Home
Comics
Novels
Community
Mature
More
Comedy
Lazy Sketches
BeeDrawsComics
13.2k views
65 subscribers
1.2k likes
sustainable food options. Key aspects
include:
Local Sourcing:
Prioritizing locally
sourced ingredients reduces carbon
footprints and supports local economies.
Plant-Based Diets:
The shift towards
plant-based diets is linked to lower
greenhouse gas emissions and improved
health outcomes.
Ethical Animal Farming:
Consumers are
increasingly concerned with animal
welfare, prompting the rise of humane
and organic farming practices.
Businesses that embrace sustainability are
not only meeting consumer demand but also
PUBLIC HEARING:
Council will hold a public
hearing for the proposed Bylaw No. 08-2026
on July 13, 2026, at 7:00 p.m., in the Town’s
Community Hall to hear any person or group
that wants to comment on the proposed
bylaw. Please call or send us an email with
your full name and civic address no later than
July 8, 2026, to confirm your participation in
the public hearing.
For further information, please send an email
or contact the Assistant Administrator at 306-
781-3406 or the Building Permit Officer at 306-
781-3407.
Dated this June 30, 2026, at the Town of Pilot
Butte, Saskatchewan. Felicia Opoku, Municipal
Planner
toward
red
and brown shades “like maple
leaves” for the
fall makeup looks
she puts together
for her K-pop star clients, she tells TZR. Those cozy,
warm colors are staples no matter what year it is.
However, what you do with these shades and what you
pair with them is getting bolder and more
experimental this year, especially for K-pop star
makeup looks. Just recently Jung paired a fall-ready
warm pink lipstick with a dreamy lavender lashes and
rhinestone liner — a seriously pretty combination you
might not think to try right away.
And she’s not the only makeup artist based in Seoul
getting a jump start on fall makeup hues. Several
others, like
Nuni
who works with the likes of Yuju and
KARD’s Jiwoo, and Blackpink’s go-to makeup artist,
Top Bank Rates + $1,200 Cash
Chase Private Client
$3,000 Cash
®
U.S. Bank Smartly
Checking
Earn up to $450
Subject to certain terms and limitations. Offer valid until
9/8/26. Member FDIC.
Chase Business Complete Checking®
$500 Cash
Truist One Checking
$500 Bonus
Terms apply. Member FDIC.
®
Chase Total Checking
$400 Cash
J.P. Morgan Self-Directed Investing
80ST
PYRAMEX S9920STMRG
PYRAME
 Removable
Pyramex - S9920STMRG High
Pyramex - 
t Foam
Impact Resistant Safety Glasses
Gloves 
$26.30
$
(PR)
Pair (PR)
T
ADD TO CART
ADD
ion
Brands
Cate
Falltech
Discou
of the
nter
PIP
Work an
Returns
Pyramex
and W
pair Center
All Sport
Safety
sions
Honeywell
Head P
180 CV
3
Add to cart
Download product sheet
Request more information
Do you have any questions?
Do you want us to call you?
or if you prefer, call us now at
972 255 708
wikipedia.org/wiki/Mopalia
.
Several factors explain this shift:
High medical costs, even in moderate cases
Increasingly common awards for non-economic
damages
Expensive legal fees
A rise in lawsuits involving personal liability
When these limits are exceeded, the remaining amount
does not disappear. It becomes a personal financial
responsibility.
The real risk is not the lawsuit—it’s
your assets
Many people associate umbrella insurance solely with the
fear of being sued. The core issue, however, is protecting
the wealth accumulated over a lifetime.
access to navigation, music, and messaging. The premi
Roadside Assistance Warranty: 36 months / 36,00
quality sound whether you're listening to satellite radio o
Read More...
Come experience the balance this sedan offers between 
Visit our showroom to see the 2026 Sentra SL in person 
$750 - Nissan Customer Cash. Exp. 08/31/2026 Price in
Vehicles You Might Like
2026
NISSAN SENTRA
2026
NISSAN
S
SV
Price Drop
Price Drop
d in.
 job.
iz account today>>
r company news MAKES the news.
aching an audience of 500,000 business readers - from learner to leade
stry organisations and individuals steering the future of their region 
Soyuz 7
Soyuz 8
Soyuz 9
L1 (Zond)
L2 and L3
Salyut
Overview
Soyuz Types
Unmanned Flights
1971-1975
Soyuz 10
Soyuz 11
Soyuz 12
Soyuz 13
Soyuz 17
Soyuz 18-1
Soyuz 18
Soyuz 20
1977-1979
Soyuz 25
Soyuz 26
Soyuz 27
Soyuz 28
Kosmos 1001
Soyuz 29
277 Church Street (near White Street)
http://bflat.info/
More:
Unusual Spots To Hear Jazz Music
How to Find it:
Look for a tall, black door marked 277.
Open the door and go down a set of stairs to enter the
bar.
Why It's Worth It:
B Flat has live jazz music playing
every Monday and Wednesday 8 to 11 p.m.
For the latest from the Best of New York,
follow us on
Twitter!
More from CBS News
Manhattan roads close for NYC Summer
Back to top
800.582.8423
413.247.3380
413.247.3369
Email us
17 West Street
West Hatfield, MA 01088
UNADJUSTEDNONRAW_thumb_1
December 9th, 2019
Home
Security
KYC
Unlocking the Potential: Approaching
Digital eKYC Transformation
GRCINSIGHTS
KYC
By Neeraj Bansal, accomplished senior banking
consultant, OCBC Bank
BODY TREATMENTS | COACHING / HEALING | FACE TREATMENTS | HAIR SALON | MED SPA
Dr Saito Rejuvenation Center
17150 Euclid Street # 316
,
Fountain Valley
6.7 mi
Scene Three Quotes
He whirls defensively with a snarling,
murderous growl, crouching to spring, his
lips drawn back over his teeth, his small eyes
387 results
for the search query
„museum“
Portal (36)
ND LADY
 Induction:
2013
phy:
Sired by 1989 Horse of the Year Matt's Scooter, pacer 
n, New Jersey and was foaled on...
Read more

+++

> **Task prompt**
Pull every line containing "what" out of the entries.

> **Output of the task**
warm colors are staples no matter what year it is.
However, what you do with these shades and what you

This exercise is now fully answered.